EXERCISE OBJECTIVE. Could you write out the records below exactly as they appear, leaving out any pictures?

DATA.
......

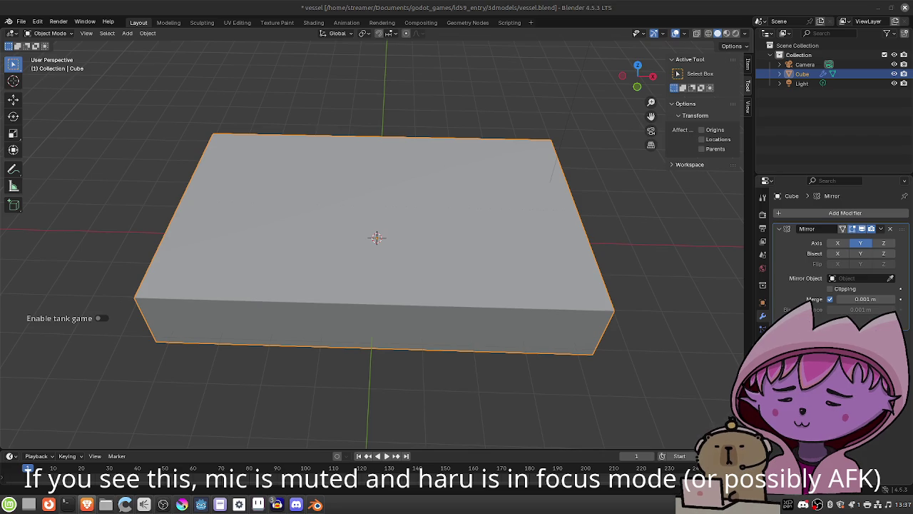
key("alt+Tab")
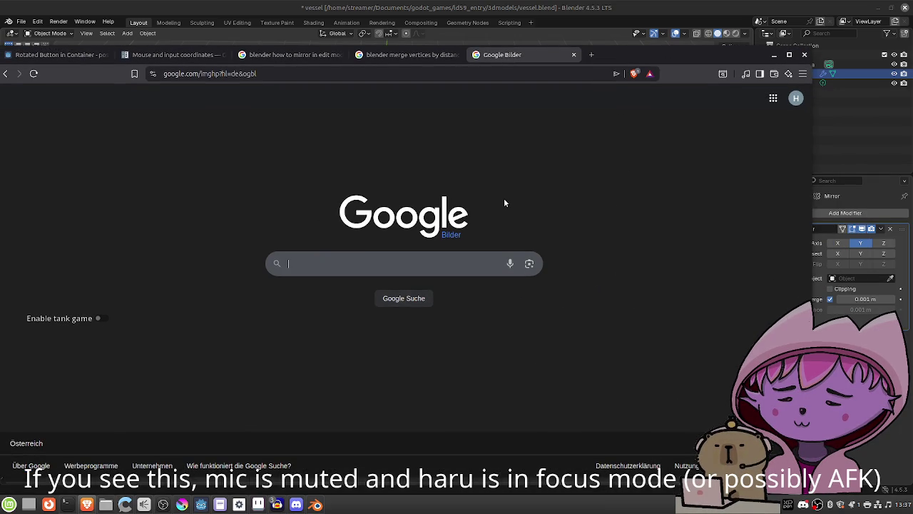
Search Google Images for 'lentotukialus', then 'cargo ship', and preview a container ship photo
type("len")
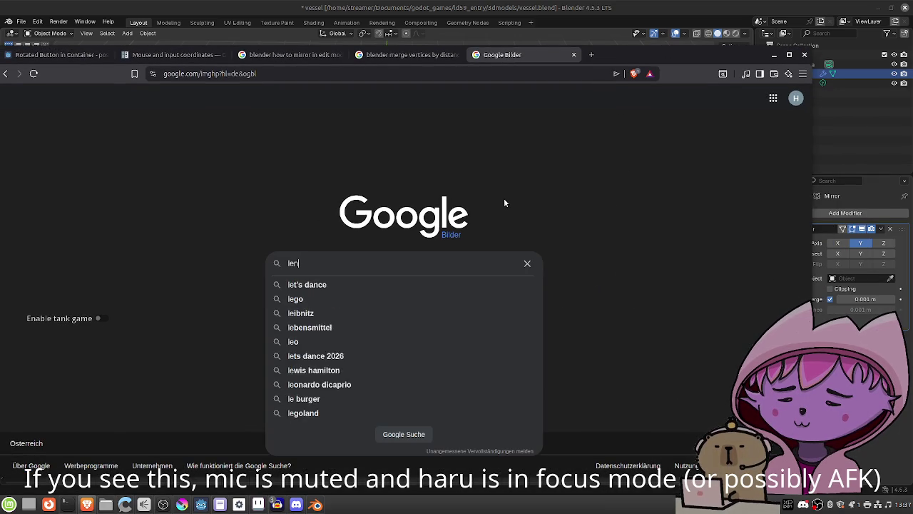
type("totukialus")
key("Return")
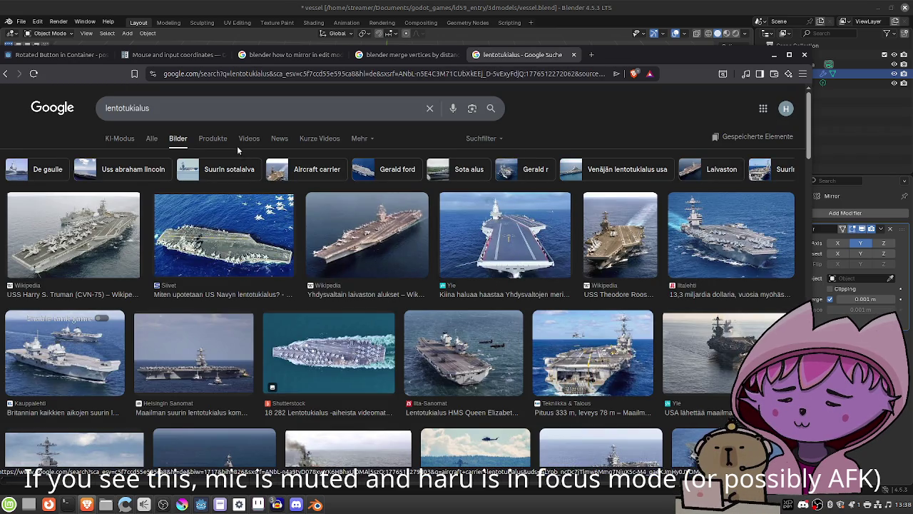
left_click(233, 110)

......

TASK SOLUTION.
key("alt+Tab")
Search Google Images for 'lentotukialus', then 'cargo ship', and preview a container ship photo
type("len")
type("totukialus")
key("Return")
left_click(233, 110)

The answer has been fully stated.